For each statement (a), (b), and (c), state yes or no for whether the biography of Gian Maria Rastellini agrees with it, and quote the deciding words from the biography. (a) Rastellini studied under Enrico Cavalli until 1887. (b) Il Sogno won the Principe Umberto Prize. (c) His father introduced him to painting before his grandfather did.

> **Provided text**:
▽

Gian Maria Rastellini (20 January 1869 – 30 December 1927) was an Italian neo-impressionist painter.

== Biography ==
Gian Maria Rastellini was born in Buttogno, a small village in the Valle Vigezzo, to a well-to-do family and was introduced to painting first by his paternal grandfather, Gian Battista Rastellini, then by his father, Gian Giacomo. In 1881 he enrolled, very young, at the Rossetti Valentini Art School in Santa Maria Maggiore, where together with Maurizio Borgnis, Carlo Fornara and Giovanni Battista Ciolina he studied under the guidance of the master Enrico Cavalli until 1887. A precocious artist, he exhibited at the First Triennale of Brera with the painting Il Sogno (The Dream), which was shortlisted by the jury for the Principe Umberto Prize. The same picture was presented at the International Exhibition of the Munich Secession in 1907, where it was awarded a gold medal.

△

> **Stored items**:
▽

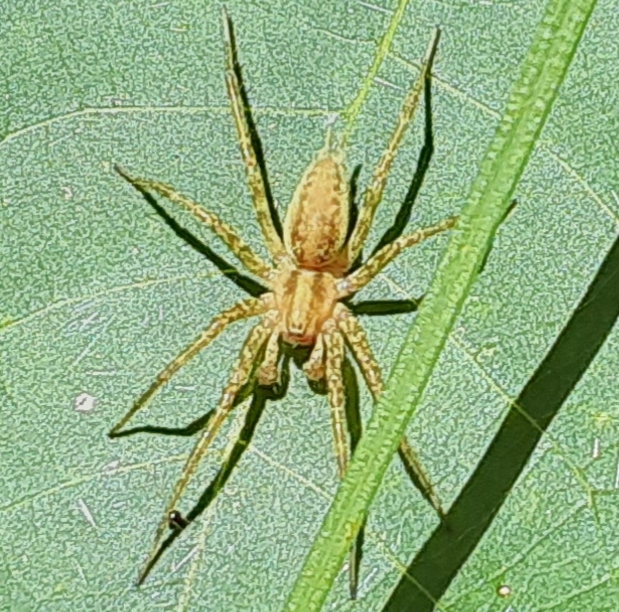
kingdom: Animalia
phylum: Arthropoda
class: Arachnida
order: Araneae
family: Agelenidae
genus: Agelenopsis
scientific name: Agelenopsis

△

> **Task response**:
(a) Yes: "he studied under the guidance of the master Enrico Cavalli until 1887"
(b) No: "which was shortlisted by the jury for the Principe Umberto Prize"
(c) No: "first by his paternal grandfather, Gian Battista Rastellini, then by his father, Gian Giacomo"